The National Interest Summer 1990

There are coal measures in Manchuria 100 meters thick..

Anonymous said...

The civilization we know is already doomed. Endless growth is no longer possible and permanent contraction is likely, our economic system cannot cope with no growth.

The next hundred years are going to be nasty, but something better may eventually rise up out of the ashes.

However if we keep going as we are, then humanity is at risk. The extinction event we have unleashed may end up including ourselves.

A rising carbon tax sends the right market signals. Gives us a better chance of salvaging something to pass on to future generations.

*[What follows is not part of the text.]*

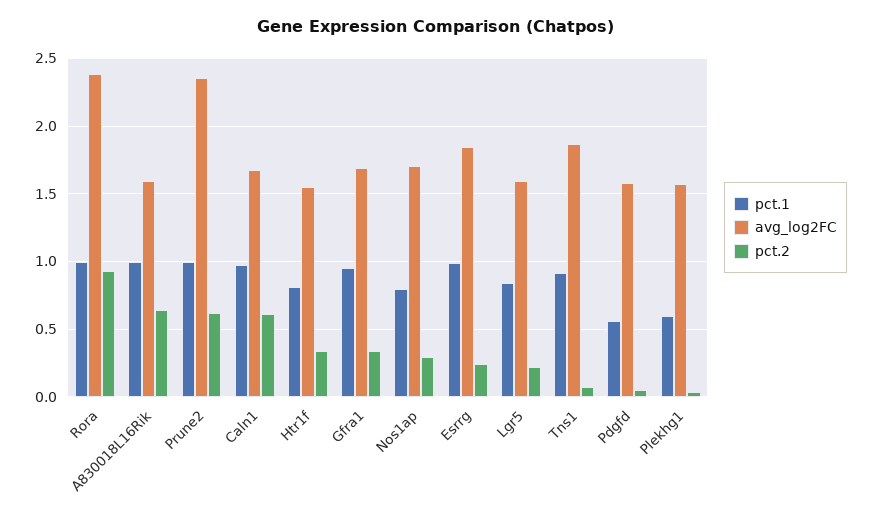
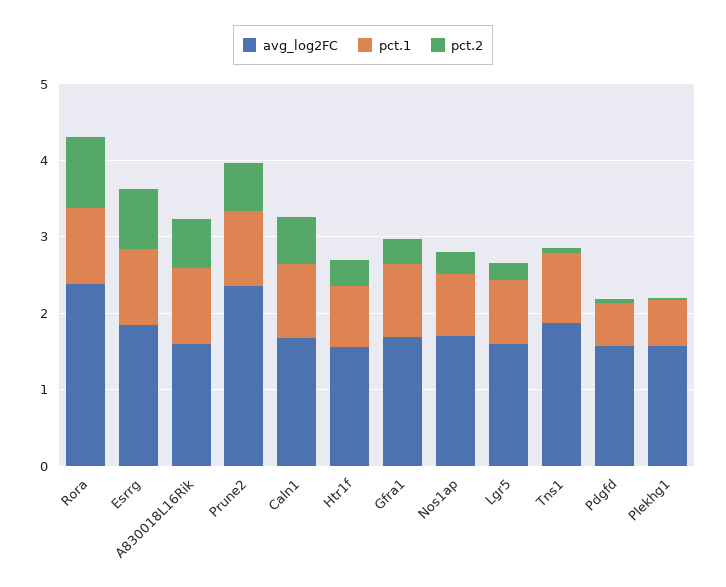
pct.2, Esrrg: 0.25 -> 0.8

Rabid Doomsaying Little Mouse

Anonymous said...

Hansen is well aware of the issues involved with estimating recoverable fossil fuels.

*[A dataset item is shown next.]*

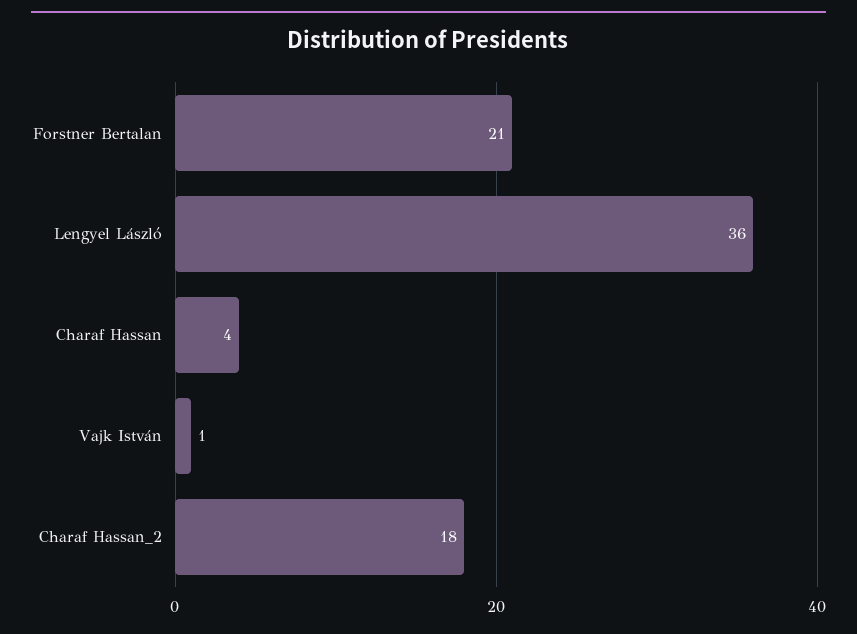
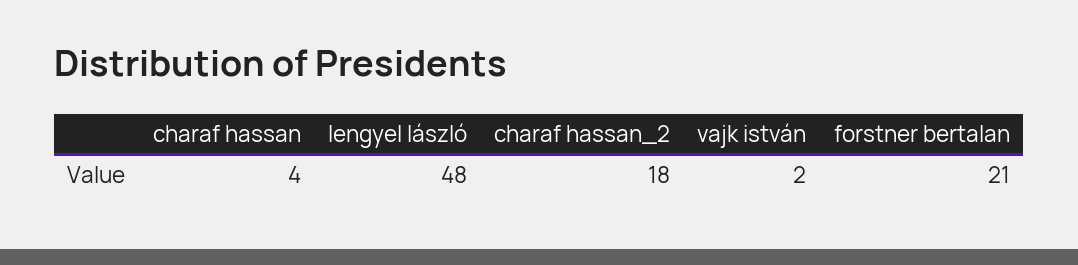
Lengyel László: 36 -> 48
Vajk István: 1 -> 2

Here's what Hansen has actually said on that issue

"Fossil fuel emissions so far are a small fraction of known reserves and potentially recoverable resources, as shown in Figure 1. There are uncertainties in estimated reserves and resources, some of which may not be economically recoverable with current technologies and energy prices. But there is already more than enough fossil fuel reserve to transform the planet, and fossil fuel subsidies and technological advances will make more and more of the resources available."

The Figure 1 referred to is in Cowards in our Democracies

Hansen does not name names, but he refers to our current politicians as "cowards."

Pretty accurate, in Horatio's humble opinion.